* _Data extract_:
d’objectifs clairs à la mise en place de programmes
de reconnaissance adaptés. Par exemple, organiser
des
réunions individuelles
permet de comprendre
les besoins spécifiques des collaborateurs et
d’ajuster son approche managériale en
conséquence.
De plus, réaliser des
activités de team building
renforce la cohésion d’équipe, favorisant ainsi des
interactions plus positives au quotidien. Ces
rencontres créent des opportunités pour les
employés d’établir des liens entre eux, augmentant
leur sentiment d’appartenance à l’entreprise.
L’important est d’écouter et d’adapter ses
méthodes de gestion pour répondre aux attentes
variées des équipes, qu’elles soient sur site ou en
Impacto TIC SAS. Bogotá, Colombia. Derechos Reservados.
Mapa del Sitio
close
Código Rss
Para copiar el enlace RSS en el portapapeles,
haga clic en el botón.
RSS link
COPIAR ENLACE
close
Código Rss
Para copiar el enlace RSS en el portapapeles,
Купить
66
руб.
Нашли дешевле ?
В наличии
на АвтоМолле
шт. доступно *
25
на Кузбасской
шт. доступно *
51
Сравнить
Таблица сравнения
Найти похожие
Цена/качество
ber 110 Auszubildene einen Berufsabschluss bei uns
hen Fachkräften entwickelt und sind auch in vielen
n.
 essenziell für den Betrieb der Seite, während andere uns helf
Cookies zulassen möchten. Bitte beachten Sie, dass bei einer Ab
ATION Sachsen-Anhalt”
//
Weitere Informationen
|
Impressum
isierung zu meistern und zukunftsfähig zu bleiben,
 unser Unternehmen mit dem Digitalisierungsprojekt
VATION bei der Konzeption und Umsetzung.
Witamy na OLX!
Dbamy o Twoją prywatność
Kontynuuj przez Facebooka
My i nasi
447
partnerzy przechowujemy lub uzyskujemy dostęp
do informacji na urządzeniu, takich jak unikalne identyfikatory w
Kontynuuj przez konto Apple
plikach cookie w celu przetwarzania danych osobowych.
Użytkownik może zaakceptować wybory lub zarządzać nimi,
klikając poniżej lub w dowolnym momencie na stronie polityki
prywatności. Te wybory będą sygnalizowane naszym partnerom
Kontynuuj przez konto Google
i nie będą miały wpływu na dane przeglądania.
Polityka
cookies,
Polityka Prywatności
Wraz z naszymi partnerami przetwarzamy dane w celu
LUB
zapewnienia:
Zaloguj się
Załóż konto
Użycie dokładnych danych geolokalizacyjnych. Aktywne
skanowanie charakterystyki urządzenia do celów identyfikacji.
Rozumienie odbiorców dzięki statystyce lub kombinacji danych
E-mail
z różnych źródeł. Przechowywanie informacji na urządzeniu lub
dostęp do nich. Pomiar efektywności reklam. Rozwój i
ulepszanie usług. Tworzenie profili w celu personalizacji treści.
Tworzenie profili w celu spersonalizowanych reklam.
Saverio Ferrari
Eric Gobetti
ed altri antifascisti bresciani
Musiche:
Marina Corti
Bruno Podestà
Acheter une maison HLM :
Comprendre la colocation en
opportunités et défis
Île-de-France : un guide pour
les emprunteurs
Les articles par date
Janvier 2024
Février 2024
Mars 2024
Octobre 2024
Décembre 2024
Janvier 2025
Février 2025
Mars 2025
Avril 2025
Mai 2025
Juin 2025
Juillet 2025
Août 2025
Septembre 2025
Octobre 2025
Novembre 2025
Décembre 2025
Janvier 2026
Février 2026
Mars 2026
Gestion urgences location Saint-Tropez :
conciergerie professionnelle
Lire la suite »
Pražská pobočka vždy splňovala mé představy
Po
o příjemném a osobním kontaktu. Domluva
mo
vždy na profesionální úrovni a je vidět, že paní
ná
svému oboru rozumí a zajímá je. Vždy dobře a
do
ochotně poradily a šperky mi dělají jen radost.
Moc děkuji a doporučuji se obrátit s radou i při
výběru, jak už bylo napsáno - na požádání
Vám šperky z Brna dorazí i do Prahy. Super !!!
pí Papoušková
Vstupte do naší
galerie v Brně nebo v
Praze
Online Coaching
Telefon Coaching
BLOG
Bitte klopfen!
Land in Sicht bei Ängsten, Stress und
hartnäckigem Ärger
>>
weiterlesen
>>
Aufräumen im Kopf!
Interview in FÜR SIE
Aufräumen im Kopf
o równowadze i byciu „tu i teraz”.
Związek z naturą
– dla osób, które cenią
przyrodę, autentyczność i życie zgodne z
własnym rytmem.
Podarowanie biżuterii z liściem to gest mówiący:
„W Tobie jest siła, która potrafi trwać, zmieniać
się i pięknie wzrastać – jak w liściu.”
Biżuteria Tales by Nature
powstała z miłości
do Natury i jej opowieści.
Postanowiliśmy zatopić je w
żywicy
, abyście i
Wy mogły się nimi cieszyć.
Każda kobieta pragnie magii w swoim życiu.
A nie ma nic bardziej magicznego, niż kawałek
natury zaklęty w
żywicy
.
---
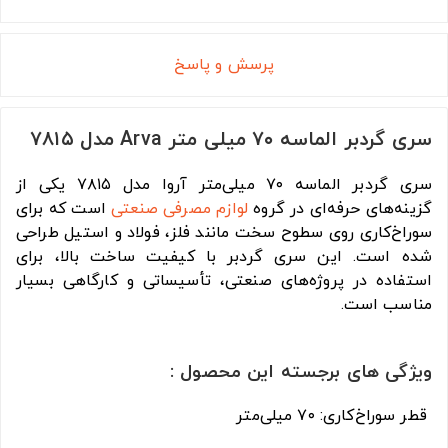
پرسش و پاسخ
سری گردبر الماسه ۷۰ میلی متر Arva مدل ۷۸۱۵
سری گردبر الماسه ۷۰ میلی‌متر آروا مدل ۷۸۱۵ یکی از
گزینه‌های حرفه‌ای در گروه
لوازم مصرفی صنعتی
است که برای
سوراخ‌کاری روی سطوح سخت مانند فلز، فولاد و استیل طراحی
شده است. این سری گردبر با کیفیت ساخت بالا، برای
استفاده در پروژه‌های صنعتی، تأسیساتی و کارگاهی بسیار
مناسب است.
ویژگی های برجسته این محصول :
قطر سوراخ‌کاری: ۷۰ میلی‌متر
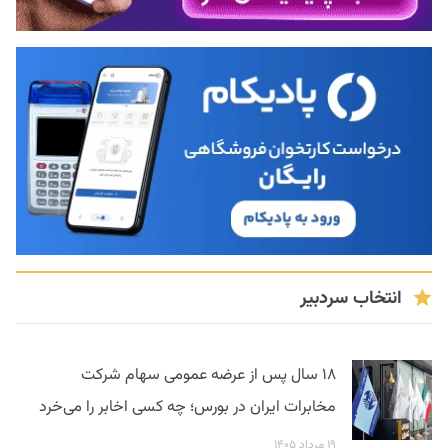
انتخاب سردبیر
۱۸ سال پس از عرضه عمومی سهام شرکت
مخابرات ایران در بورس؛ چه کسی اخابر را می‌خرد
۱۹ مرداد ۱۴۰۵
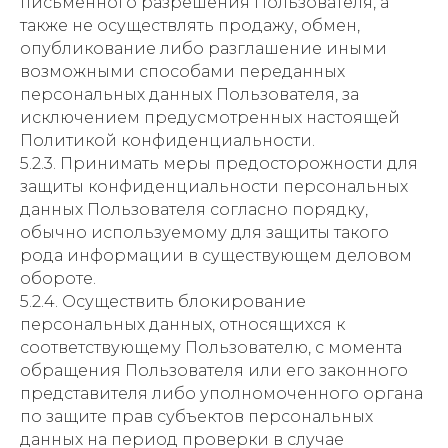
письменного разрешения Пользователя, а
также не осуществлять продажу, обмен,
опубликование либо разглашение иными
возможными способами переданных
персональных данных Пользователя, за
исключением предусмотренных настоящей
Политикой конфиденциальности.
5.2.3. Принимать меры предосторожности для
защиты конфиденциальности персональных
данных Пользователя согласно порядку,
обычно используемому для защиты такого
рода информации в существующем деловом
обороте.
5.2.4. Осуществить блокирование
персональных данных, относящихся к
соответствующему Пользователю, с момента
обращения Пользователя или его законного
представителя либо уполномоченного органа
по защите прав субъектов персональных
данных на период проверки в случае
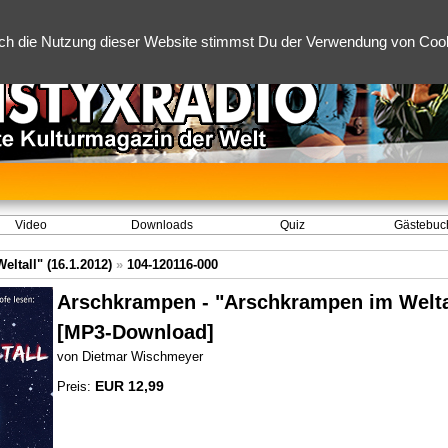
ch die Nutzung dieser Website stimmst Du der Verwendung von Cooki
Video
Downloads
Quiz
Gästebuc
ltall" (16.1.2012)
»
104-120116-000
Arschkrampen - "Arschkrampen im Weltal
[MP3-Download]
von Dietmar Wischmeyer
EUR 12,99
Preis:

* _Exercise brief_: Among the lines of the material, find those that hold the word "Janvier" and copy them.

* _Your solution_:
Janvier 2024
Janvier 2025
Janvier 2026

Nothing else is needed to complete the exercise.